From: Joshua Bell <jsbell@chromium.org>
Date: Fri, 2 Mar 2012 08:59:05 -0800
Message-ID: <CAD649j5+-o+Of=5YW2QkC-nfWDMcMJ9q+iMDUE=5=a+6aM-jzw@mail.gmail.com>
To: Webapps WG <public-webapps@w3.org>
On Thu, Mar 1, 2012 at 8:20 PM, Jonas Sicking <jonas@sicking.cc> wrote:

> Hi All,
>
> What should we do for the following scenario:
>
> store = db.createObjectStore("store");
> index = store.createIndex("index", "x", { multiEntry: true });
> store.add({ x: ["a", "b", {}, "c"] }, 1);
> index.count().onsuccess = function(event) {
>  alert(event.target.result);
> }
>
> It's clear that the add should be successful since indexes never add
> constraints other than through the explicit 'unique' option. But what
> is stored in the index? I.e. what should a multiEntry index do if one
> of the items in the array is not a valid key?
>
> Note that this is different from if we had not had a multiEntry index
> since in that case the whole array is used as a key and it would
> clearly not constitute a valid key. Thus if it was not a multiEntry
> index 0 entries would be added to the index.
>
> But for multiEntry indexes we can clearly choose to either reject the
> entry completely and not store anything in the index if any of the
> elements in the array is not a valid key. Or we could simply skip any
> elements that aren't valid keys but insert the other ones.
>
> In other words, 0 or 3 would be possible valid answers to what is
> alerted by the script above.
>
> Currently in Firefox we alert 3. In other words we don't reject the
> whole array for multiEntry indexes, just the elements that are invalid
> keys.
>
> / Jonas
>
>
Currently, Chromium follows the current letter of the spec and treats the
two cases as the same: "If there are any indexes referencing this object
store whose key path is a string, evaluating their key path on
the value parameter yields a value, and that value is not a valid key." an
error is thrown. The multiEntry flag is ignored during this validation
during the call. So Chromium would alert 0.

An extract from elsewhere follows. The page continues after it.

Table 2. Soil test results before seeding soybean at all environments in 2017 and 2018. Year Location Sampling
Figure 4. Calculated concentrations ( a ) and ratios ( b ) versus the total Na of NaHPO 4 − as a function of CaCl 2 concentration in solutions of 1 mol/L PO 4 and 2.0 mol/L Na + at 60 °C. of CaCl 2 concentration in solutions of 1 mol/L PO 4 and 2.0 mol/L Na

I agree it could go either way. My feeling is that the spec overall tends
to be strict about the inputs; as we've added more validation to the
Chromium implementation we've surprised some users who were "getting away"
with "sloppy data", but they're understanding and IMHO it's better to be
strict here if we're strict everywhere else, so non-indexable items
generate errors rather than being silently ignored.